Rubens is no longer portrayed as the “grandseigneur,“ the man of the world, of position and of means, as Held commented on this drawing. Perhaps one could add: This scrutinizing gaze of the elderly artist may reflect the words Rubens wrote to Nicolas-Claude Fabri de Peiresc in his later years: Fate and I have come to know one another.[8]
Hans Jakob Meier
Stuttgart
[1] Brian Allen, Obituary: Christopher John White (1930-2026), in: The Burlington Magazine, vol. 168, no. 147, April 2026, p. 418-20; Robert Fucci on the HNA website: https://hnanews.org/in-memoriam-sir-christopher-white-cvo-fba-1930-2026; Elizabeth McGrath, The Rubenianum Qarterly, 2026, I, p. 1.

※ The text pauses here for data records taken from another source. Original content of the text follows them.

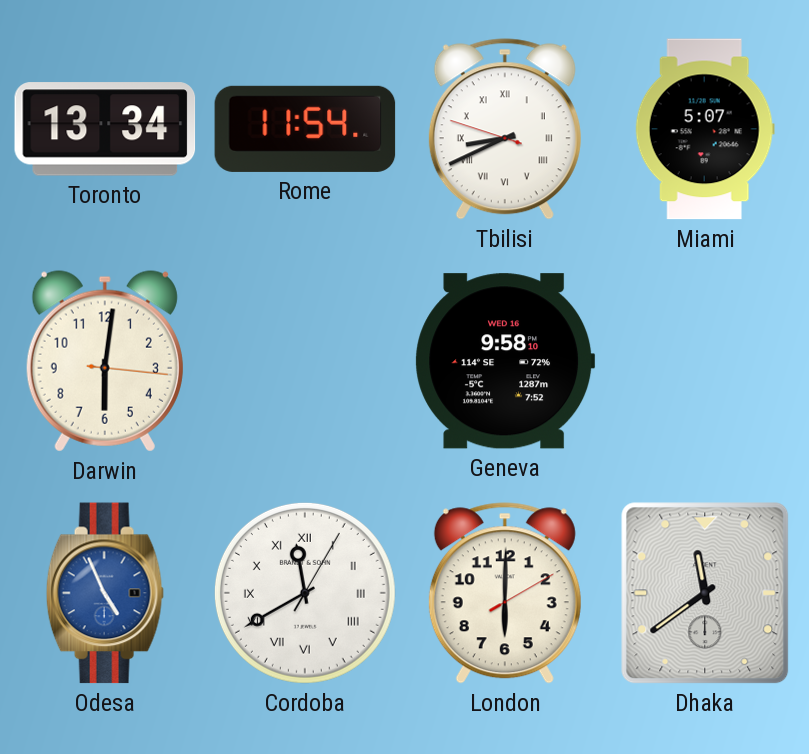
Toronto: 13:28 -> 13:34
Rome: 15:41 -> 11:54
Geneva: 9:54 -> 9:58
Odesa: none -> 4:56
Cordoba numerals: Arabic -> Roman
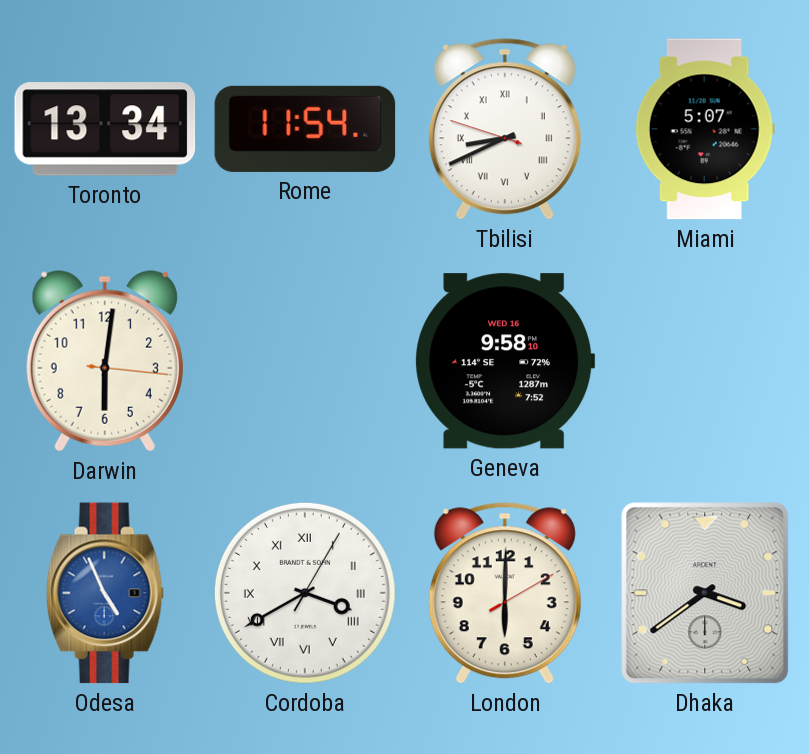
Cordoba: 11:40 -> 3:40
Dhaka: 11:39 -> 3:39
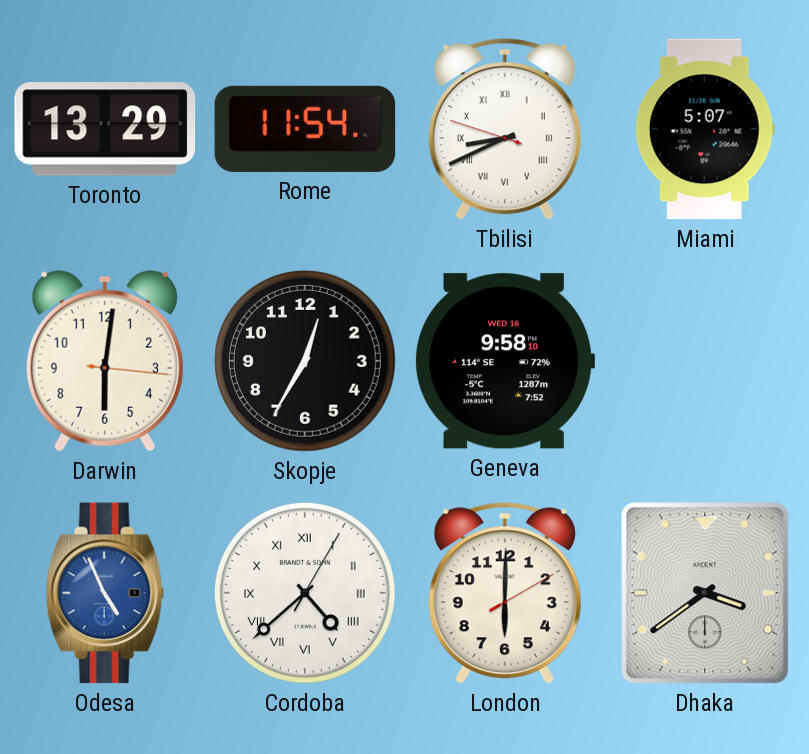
Toronto: 13:34 -> 13:29
Skopje: none -> 12:35
Cordoba: 3:40 -> 4:38
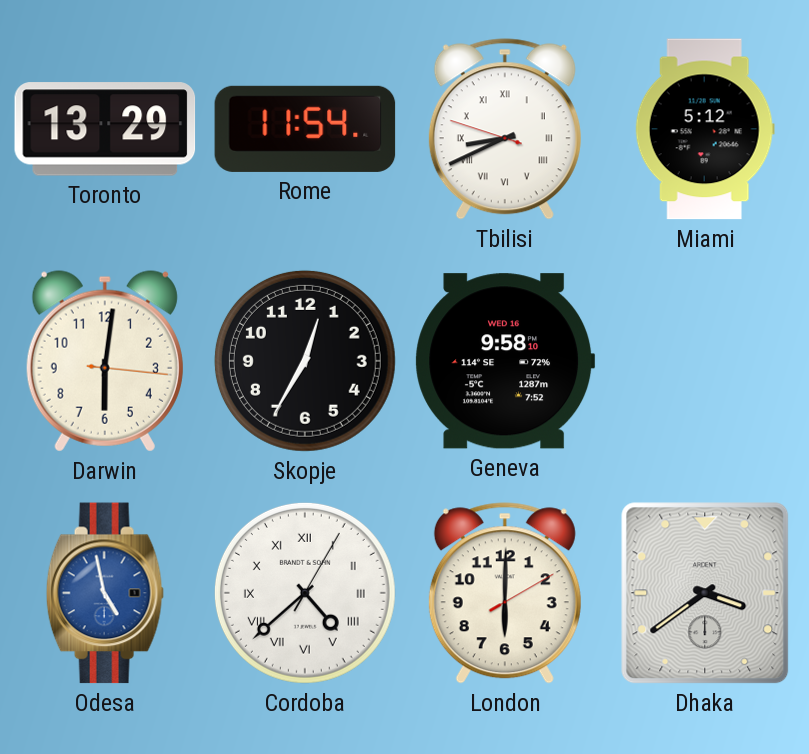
Miami: 5:07 -> 5:12
Odesa: 4:56 -> 4:58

[2] For comments on the layout, see Meier, review of Vol. I, in: Oud Holland, March 2021.
[3] Julius S. Held, Rubens. Selected drawings, revised edition, Mt. Kisco, NY, 1986, p. 59.
[4] “Die größte Lücke besteht in der Forschung über die Psychologie von Rubens, über die Hintergründe seines Wesens. Vielleicht wird man es als vermessen bezeichnen, überhaupt dieses Forschungsziel aufzustellen:“ Hans G. Evers, Rubens und sein Werk, Brussels, 1954, p. 333.
[5] Ruth S. Magurn, The Letters of Peter Paul Rubens, Cambridge, 1971 (1955), letter no. 181 (Madrid, December 29, 1628), p. 295.
[6] In the same letter, Rubens described the king as intellectually gifted, physically well-built and suited to ruling. However, he added, Philipp IV mistrusted his own judgement and relied too much on that of others.
[7] A survey on Rubens as a draftsman by Kristin Lohse Belkin, to be published in the Pictura Nova series as companion volme to the catalogue of Rubens Drawings, is forthcoming.
[8]Experti sumus invicem fortuna et ego (letter to Peiresc, Antwerp, December 18, 1634); see Ruth S. Magurn, The Letters of Peter Paul Rubens, Cambridge 1955, p. 391, letter nr. 235.